To make things easier, we now offer a dedicated service for these growing use cases. Along with this, we’ve prepared a comprehensive guide detailing how to deploy, install, and perform fully disconnected updates across our entire stack.
If you’d like to learn more, feel free to get in touch with us!
🆕 Misc
This month brought a wide range of improvements and new features to the existing interface. As you’ll see, it’s been a busy month, and we’re committed to continuing to refine and enhance the experience for all our users!
Easier Maintenance mode with migration bypass
We've made some improvements to host maintenance in Xen Orchestra to give you more flexibility and control. In the past, entering maintenance mode could get blocked by VMs with "stuck" backup flags, even if no backups were running. This caused delays and slowed things down.

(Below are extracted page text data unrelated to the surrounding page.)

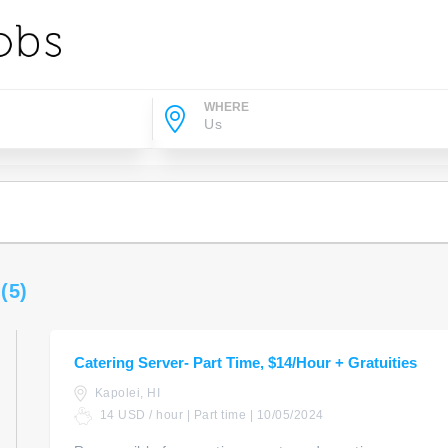
WHERE
s
(5)
Catering Server- Part Time, $14/Hour + Gratuities
Kapolei, HI
14 USD / hour | Part time | 10/05/2024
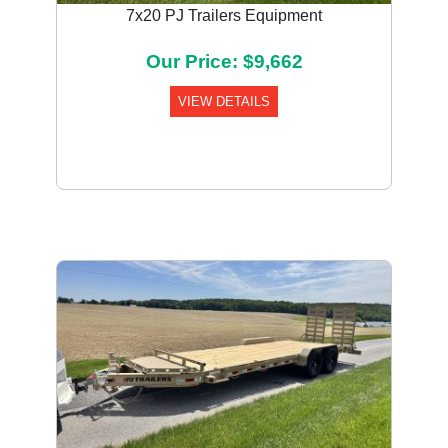
7x20 PJ Trailers Equipment
Our Price: $9,662
VIEW DETAILS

Now, we've added a feature that detects when migrations are blocked during maintenance mode. If something goes wrong, a pop-up will tell you which VMs are causing the issue and give you the option to override the block. You can then go ahead with the forced migration and smoothly transition to maintenance mode without any roadblocks.

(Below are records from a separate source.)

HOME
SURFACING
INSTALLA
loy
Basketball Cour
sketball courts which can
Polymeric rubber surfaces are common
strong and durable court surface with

This update makes it easier to spot problems, fix them quickly, and have a more predictable host maintenance process.
New control to block or unblock VM Migrations
We’ve added a new feature in Xen Orchestra to give admins more control over VM migrations. You can now easily block or unblock VM migrations with just a click in the Advanced VM tab.

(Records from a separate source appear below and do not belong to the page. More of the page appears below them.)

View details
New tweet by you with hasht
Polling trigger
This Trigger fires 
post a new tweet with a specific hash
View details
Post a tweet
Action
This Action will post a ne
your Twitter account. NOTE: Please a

The new Unblock Migration button helps clear specific migration restrictions. If a migration is blocked, the button will appear with a warning, so it’s easy to spot and fix the issue. If the migration isn’t blocked, the button stays grayed out, showing the current state of the VM.
This update makes it easier to manage VM migrations, especially when dealing with things like host maintenance or system upgrades.
Automatic trimming of editable text
Editing names or descriptions for pools, hosts, VMs, and storage repositories (SRs) is now smoother with automatic trimming of extra spaces at the beginning and end. This update automatically cleans up extra spaces, preventing errors and making the interface more consistent and polished.
A new era for the Xen Orchestra documentation
We've made a major upgrade to our documentation platform by migrating from VuePress 1.4 to Docusaurus 3.6. With VuePress no longer maintained, this move ensures that our documentation remains robust, up to modern standards, and able to support more frequent updates.
This change brings Xen Orchestra's documentation in line with our XCP-ng documentation, which is already hosted on Docusaurus. As a bonus, the migration provided an opportunity to refresh and slightly reorganize the content, paving the way for an even more dynamic documentation experience in the future.
Clearer error messages for host key problems
Getting an error due to a small host key can be confusing. Xen Orchestra now provides clearer, more detailed error messages when a host key is too small.
Instead of generic messages, you'll now see a precise explanation of the problem, making it easier to understand what went wrong and how to fix it.
Fixed encoding issues in S3 remote usernames
We’ve fixed an issue that caused usernames to be improperly encoded when connecting to S3-compatible storage. This means no more errors or disruptions during backups and restores—just smooth, reliable operations with your S3 remotes.
CloudBase Init
This one was a bit tricky, but we did it! Xen Orchestra now supports CloudBase Init for Windows VMs, enabling configuration to be pushed in a similar way to CloudInit for Linux.
Behind the scenes, we forked the fatfs library to implement the createLabel function, which is required to properly label disks for Windows VMs. Without this, the disk would be mounted without a label, causing issues during the setup process. We’ve put together a comprehensive README with all the technical details if you want to understand our work.
With this feature, you can now use CloudBase Init to streamline configuration for your Windows VMs—just as you would for Linux!